In one instance, Bush called Trump's rhetoric "divisive." In another, Huckabee called out the New York real estate magnate for previously favoring a single-payer healthcare system -- saying that's something Republicans typically don't support.
"You're having a hard time tonight," Trump fired back. "What I'd like to see is a private system ... our system is broken."
The occasional compliment was also given, however.
"Here is the thing about Donald Trump. Donald Trump is hitting a nerve in this country," Kasich said. "He is. He's hitting a nerve. People are frustrated. They are fed up. They don't think the government is working for them. And for people who want to just tune him out, they're making a mistake."
Words Worth Noting
- "God has blessed the Republicans with some good candidates. The Democrats can't even find one," Rubio said when asked about the Role of God in politics.
- "Only Rosie O'Donnell," Trump joked when Kelly mentioned that in the past he has called women "fat pigs, dogs, slobs, and disgusting animals."
- "This country is in big trouble. We don't win anymore. We lose to everybody," Trump said of America's standing in the world.
- "What I say is what I say. Part of the problem this country has is being politically correct. I don't have time for total political correctness," Trump said of his blunt manner of speaking.
- "They call me Veto Corleone," Bush said in describing his performance in evaluating laws as Florida governor.
- "It is worth noting that Iran released the hostages the day Reagan took office [in 1981]," Cruz said, alluding to the fact that not a single American hostage being held in Iran was negotiated into the nuclear deal.
- "We gotta stop worrying about being loved and worry about being respected," Christie said of the United States' standing in the world.

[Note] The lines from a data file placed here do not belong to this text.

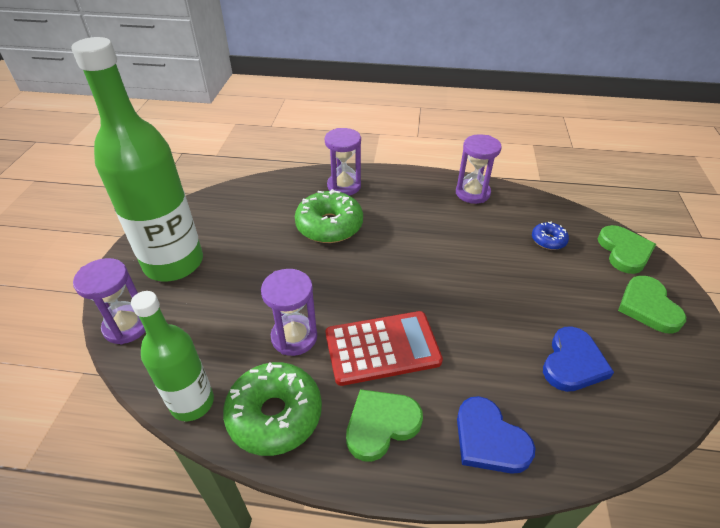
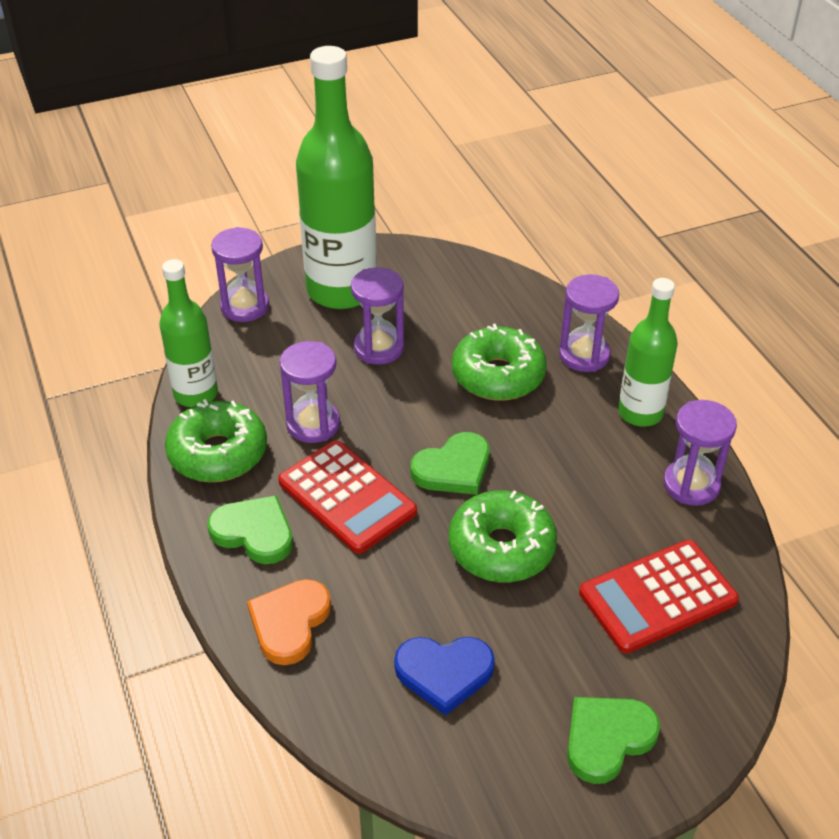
camera: 60 degrees right, 0 degrees up
(251, 268) = (379, 348): none -> purple hourglass
(406, 186) = (640, 413): none -> green bottle
(477, 287) = (501, 548): none -> green donut
(489, 439) = (289, 623): blue heart -> orange heart
(548, 240) = (658, 597): blue donut -> red calculator
(624, 251) = (710, 692): green heart -> green heart (453, 468)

- "I know God doesn't call me to do a specific thing. What God calls us to do is his will," Walker said of God's role in government.
- "The military is not a social experiment. The purpose of the military is kill people and break things," Huckabee said when asked how he would handle transgender American servicemen and women as president.

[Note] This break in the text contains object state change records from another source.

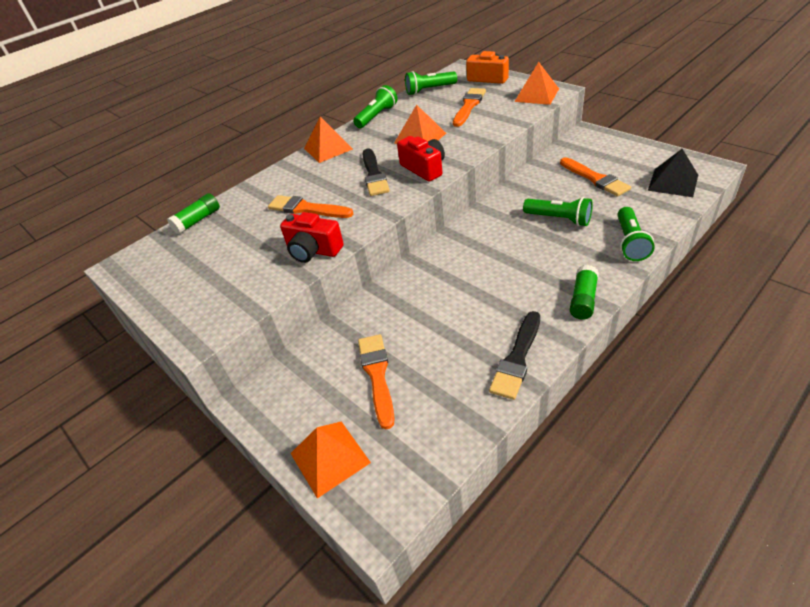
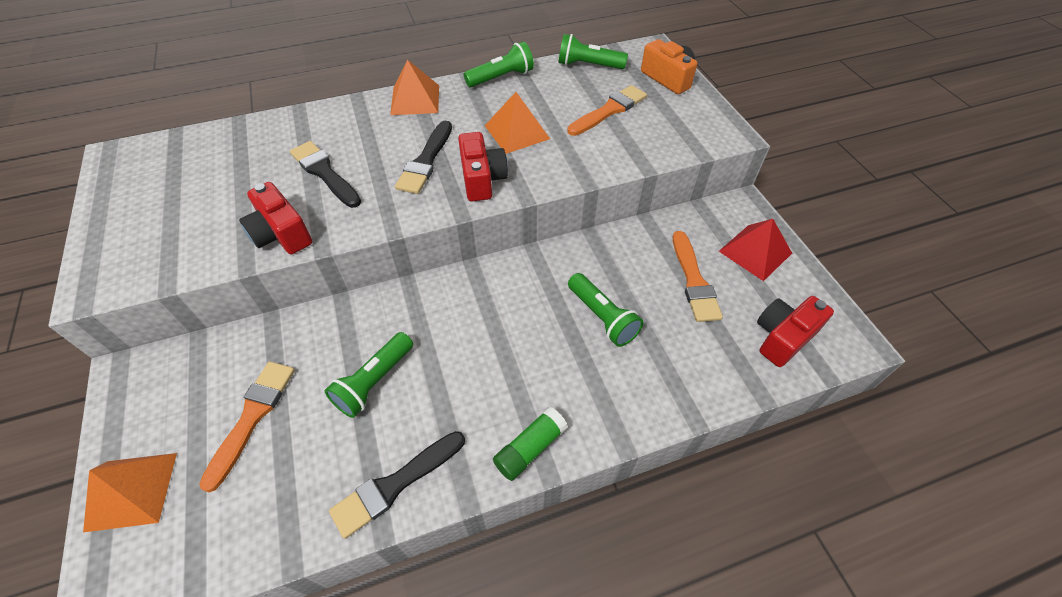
camera: 20 degrees right, 10 degrees up
(197, 220) = (221, 134): green glue stick -> none
(307, 209) = (324, 173): orange brush -> black brush
(537, 95) = (700, 131): orange pyramid -> none
(616, 151) = (755, 252): none -> red pyramid
(630, 242) = (652, 398): green flashlight -> green flashlight (374, 382)
(673, 182) = (783, 337): black pyramid -> red camera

- "I don't want my marriage or my guns registered in Washington," Paul said when asked what he would do to protect religious liberties in the face of same sex marriage legalization.
- "He wants America to be strong. He wants America to lead," Kasich said of God's role in politics.
- "I'm the only one who separates Siamese twins. I'm the only one to [surgically] take out half a brain -- though if you go to Washington you'd think someone beat me to it," Dr. Carson joked after recognizing he hadn't yet identified any experience he has over the other candidates.
Tune In Next Time
The Democratic National Committee on Thursday announced the date of its first debate of the 2016 campaign. It will be held Oct. 13 in Nevada, where it will be hosted and broadcast live by CNN.